Structured pose outputs
======

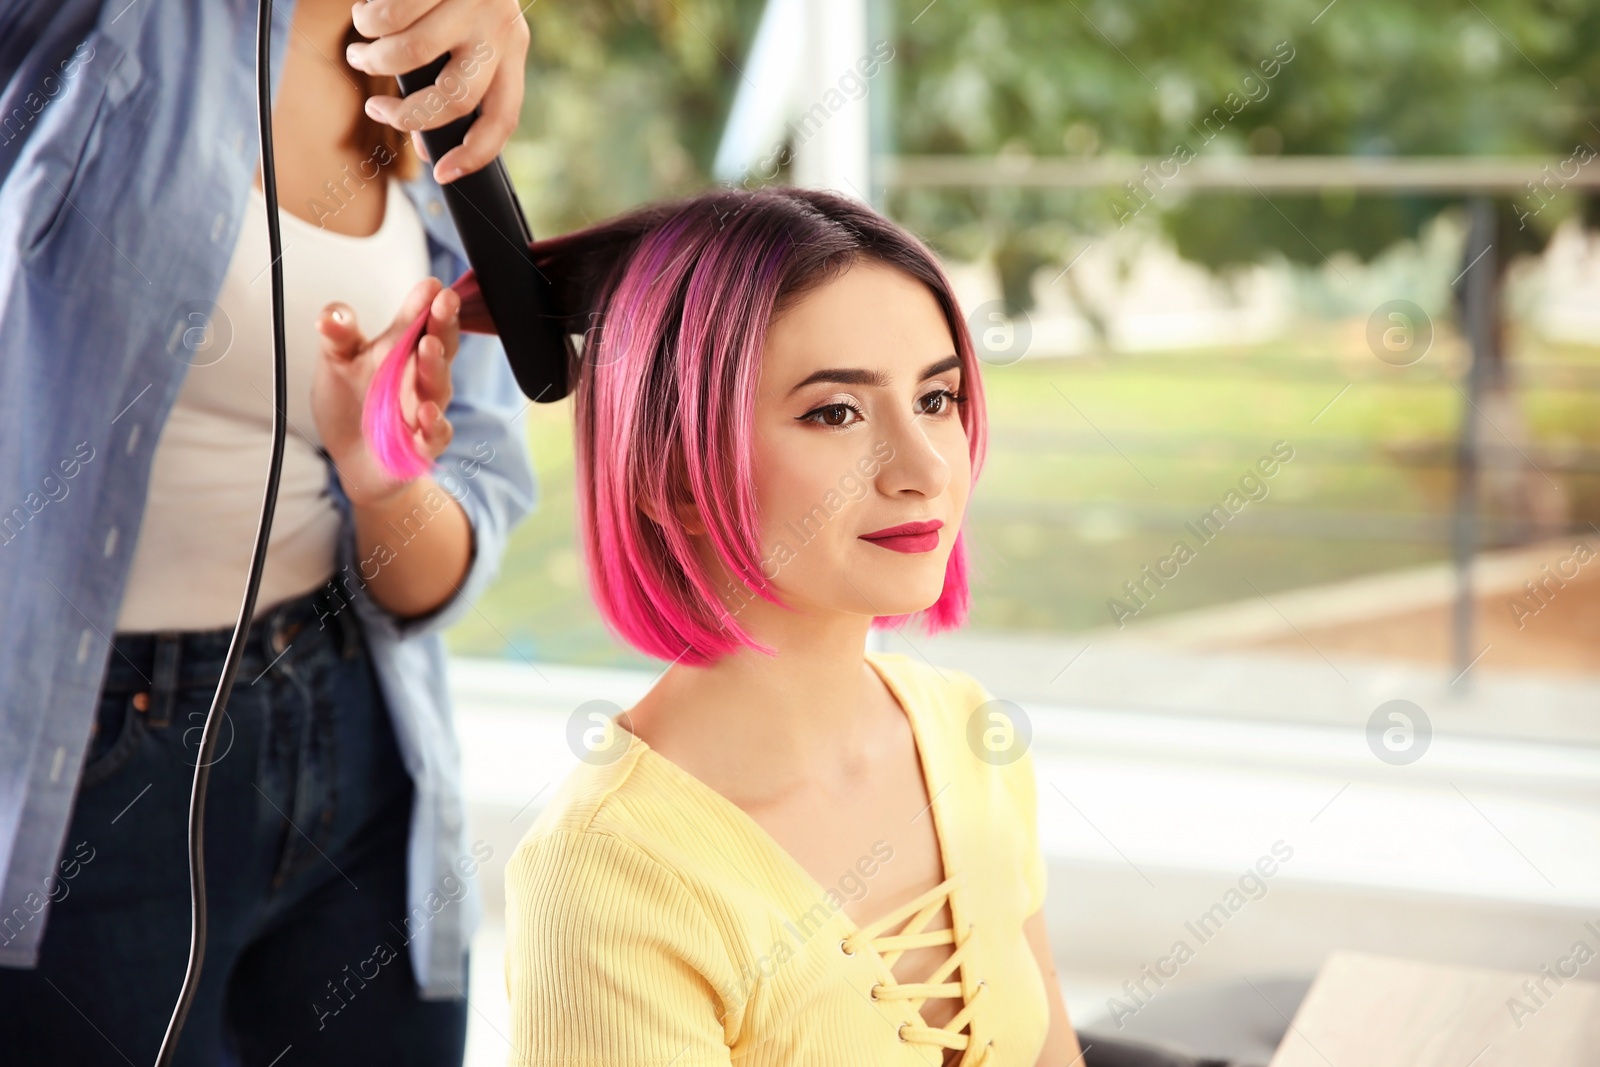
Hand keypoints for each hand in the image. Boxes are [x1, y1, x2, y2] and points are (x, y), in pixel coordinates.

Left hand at [312, 278, 460, 507]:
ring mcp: (426, 409)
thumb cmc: (352, 403)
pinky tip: (425, 413)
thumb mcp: (336, 363)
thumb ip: (338, 336)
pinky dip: (433, 423)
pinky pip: (436, 434)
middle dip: (443, 323)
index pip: (419, 321)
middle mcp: (420, 376)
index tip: (431, 285)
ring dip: (436, 365)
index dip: (427, 302)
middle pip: (440, 345)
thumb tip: (331, 314)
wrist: (355, 459)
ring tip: (429, 345)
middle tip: (444, 301)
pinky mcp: (423, 444)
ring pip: (439, 385)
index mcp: (403, 350)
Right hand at [347, 0, 529, 183]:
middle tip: (378, 109)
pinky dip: (368, 22)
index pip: (503, 118)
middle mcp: (500, 28)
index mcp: (512, 50)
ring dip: (375, 61)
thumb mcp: (470, 36)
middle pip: (453, 98)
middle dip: (406, 115)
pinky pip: (388, 16)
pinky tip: (367, 14)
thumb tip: (427, 147)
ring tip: (362, 50)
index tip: (443, 174)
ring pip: (411, 56)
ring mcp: (471, 2)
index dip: (475, 154)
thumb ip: (455, 84)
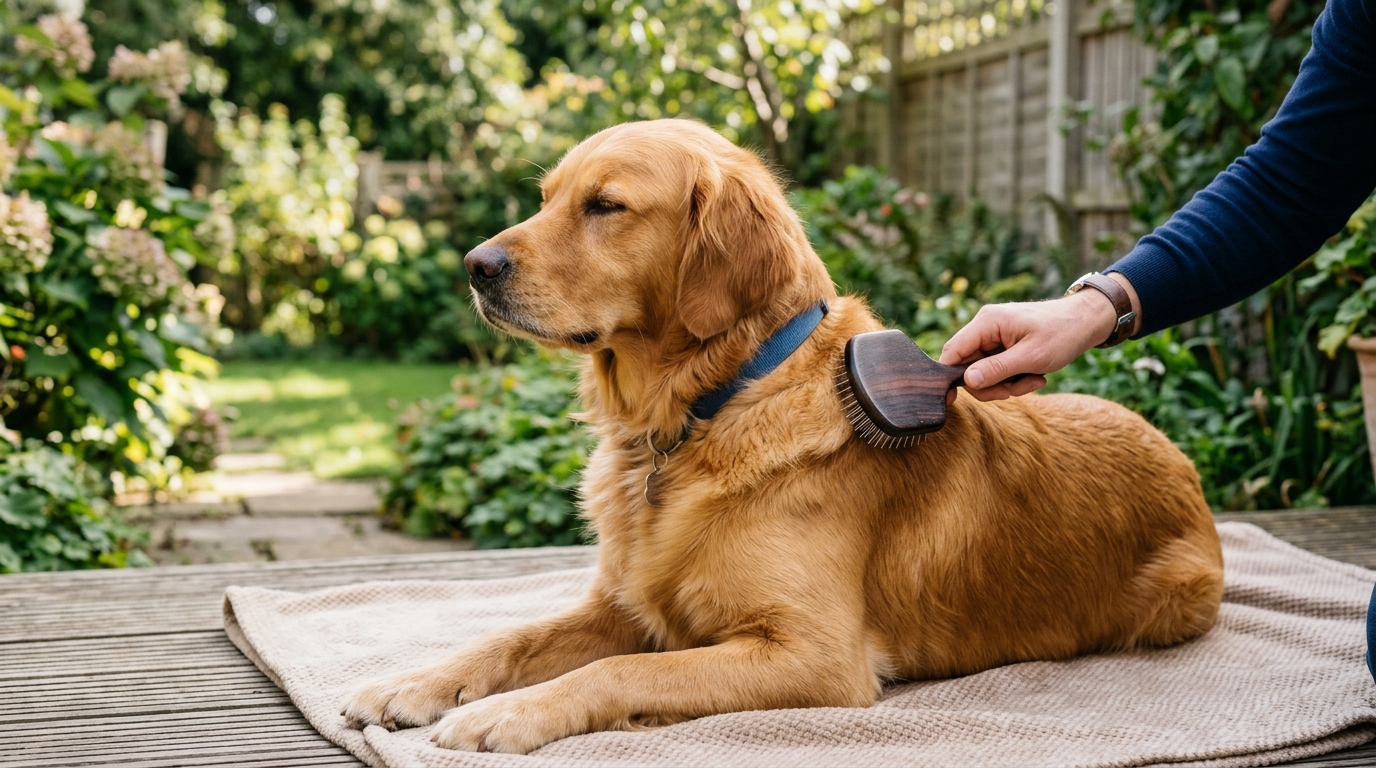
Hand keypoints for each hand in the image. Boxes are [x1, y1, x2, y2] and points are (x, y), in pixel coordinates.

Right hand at [939, 273, 1140, 400]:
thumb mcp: (1031, 357)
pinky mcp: (1003, 345)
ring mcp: (994, 336)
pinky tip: (1034, 375)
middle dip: (991, 384)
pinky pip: (998, 369)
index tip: (953, 400)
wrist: (1086, 322)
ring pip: (984, 372)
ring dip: (1007, 384)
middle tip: (1015, 391)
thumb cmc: (1062, 334)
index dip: (948, 377)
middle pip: (967, 366)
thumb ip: (996, 369)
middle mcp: (985, 327)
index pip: (952, 352)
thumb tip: (966, 381)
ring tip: (1033, 380)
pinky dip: (1014, 378)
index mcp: (987, 323)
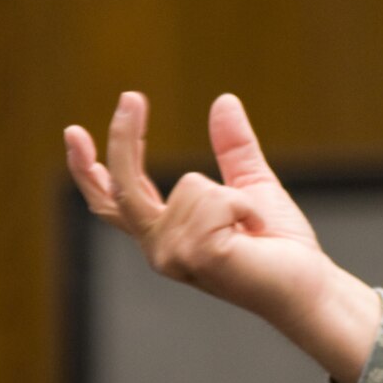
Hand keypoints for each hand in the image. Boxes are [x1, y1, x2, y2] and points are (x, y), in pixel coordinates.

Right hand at [63, 92, 381, 382]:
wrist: (310, 286)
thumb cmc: (281, 246)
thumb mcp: (251, 183)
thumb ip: (233, 147)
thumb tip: (223, 100)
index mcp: (166, 233)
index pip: (115, 201)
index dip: (88, 168)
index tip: (73, 132)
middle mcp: (159, 249)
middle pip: (123, 187)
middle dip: (123, 139)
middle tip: (131, 97)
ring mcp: (171, 257)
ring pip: (190, 185)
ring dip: (234, 197)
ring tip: (251, 228)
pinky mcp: (194, 256)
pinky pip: (215, 197)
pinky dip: (245, 205)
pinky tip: (253, 234)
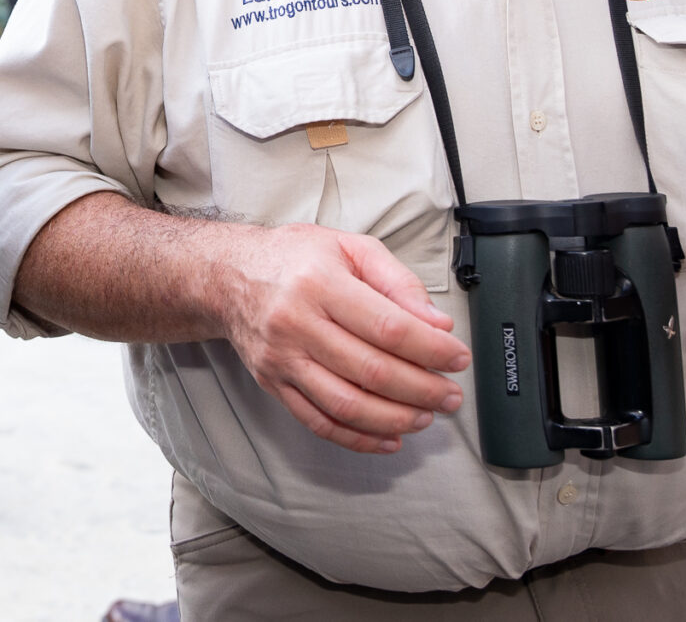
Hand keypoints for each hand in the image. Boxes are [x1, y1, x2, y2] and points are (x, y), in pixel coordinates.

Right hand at [210, 223, 468, 454]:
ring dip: (395, 418)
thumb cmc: (294, 257)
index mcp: (320, 282)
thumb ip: (397, 280)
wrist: (228, 275)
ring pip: (346, 404)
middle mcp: (296, 322)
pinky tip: (388, 438)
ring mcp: (282, 357)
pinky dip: (358, 439)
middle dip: (423, 390)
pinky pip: (318, 421)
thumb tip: (437, 324)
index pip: (388, 327)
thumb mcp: (349, 247)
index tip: (457, 358)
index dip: (431, 350)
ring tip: (426, 416)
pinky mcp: (273, 383)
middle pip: (371, 370)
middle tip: (451, 395)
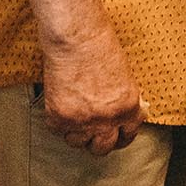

======

Hand back the data above exactly, leaving out all pictures.

Hand keypoints for each hand in the image. Boxes are [x1, y1, x2, y2] and points are (x, y), in pixel coordinates.

Left hand at [312, 278, 460, 507]:
ring mcp: (426, 409)
thumb cmc: (352, 403)
pinky tip: (425, 413)
thumb mcp: (336, 363)
thumb ip: (338, 336)
pinky dip: (433, 423)
pinky pip: (436, 434)
middle dip: (443, 323)
index pip: (419, 321)
middle mcp: (420, 376)
index tip: (431, 285)
ring dip: (436, 365)
index dip: (427, 302)
middle pip: (440, 345)
thumb tip: (331, 314)
wrist: (355, 459)
ring tip: (429, 345)
middle tip: (444, 301)
pinky mcp: (423, 444)
ring pip: (439, 385)
index mcp: (403, 350)
Right hand at [347, 0, 529, 183]:
middle tip: (378, 109)
pinky dip: (368, 22)
index pip: (503, 118)
middle mcp: (500, 28)
index mcp: (512, 50)
ring dip: (375, 61)
thumb mcp: (470, 36)
middle pip: (453, 98)
middle dip: (406, 115)
pinky pip: (388, 16)
pinky tip: (367, 14)
thumb tip: (427, 147)
ring tip: (362, 50)
index tip: (443, 174)
ring pip: (411, 56)
ring mcp: (471, 2)
index dip: (475, 154)
thumb ip: (455, 84)
Hand keypoints for each hand in the image. Boxes are [x1, y1, x2, y2] and points are (x, y), in pixel coordinates.

Right hand at [939, 273, 1140, 400]:
thumb mcp: (1031, 357)
pinky mcp: (1003, 345)
ring mcp: (994, 336)
pinky tip: (1034, 375)
middle dip: (991, 384)
pinky pip: (998, 369)
index tip: (953, 400)
wrist: (1086, 322)
ring pip: (984, 372)
ring dip: (1007, 384)
middle tip: (1015, 391)
thumb cmc: (1062, 334)
index dip: (948, 377)
middle pip: (967, 366)
thumb ip: (996, 369)
middle mcp: (985, 327)
index pip: (952, 352)
thumb tip: (966, 381)
ring tip: (1033, 380)
pinky dip: (1014, 378)
index mcp: (987, 323)
Hand keypoints for each hand in the image. Boxes are [x1, y1, x2, y2] and points are (x, y), in pixel coordinates.

Right hand at [63, 92, 381, 382]:
wrist: (310, 286)
thumb cmc: (281, 246)
thumb mcp: (251, 183)
thumb ip: (233, 147)
thumb tip: (223, 100)
index mcp: (166, 233)
index pip: (115, 201)
index dip: (88, 168)
index tip: (73, 132)
middle mcp: (159, 249)
middle pip: (123, 187)
middle dip: (123, 139)
middle tip: (131, 97)
ring mcp: (171, 257)
ring pip: (190, 185)
ring dip: (234, 197)
ring tip: (251, 228)
pinky mcp: (194, 256)
pinky pip: (215, 197)
pinky dip: (245, 205)
pinky tip: (253, 234)
Hand keypoints for each hand in the image. Boxes are [x1, y1, x2, y2] and points are (x, y), in pixel coordinates.

Right hand at [210, 223, 468, 454]:
ring dip: (395, 418)
thumb cmc: (294, 257)
index mcp: (320, 282)
thumb ip: (397, 280)
wrist: (228, 275)
ring pip: (346, 404)
middle mcp: (296, 322)
pinky tip: (388, 438)
ring mcp: (282, 357)
pinky dip: (358, 439)
middle dip: (423, 390)
pinky pip: (318, 421)
thumb tip: (437, 324)
index pip: (388, 327)
thumb mcp: (349, 247)
index tip: (457, 358)
index dip: (431, 350)
ring tip: (426, 416)
pinky mcp: (273, 383)
middle pip: (371, 370)
middle tip: (451, 395)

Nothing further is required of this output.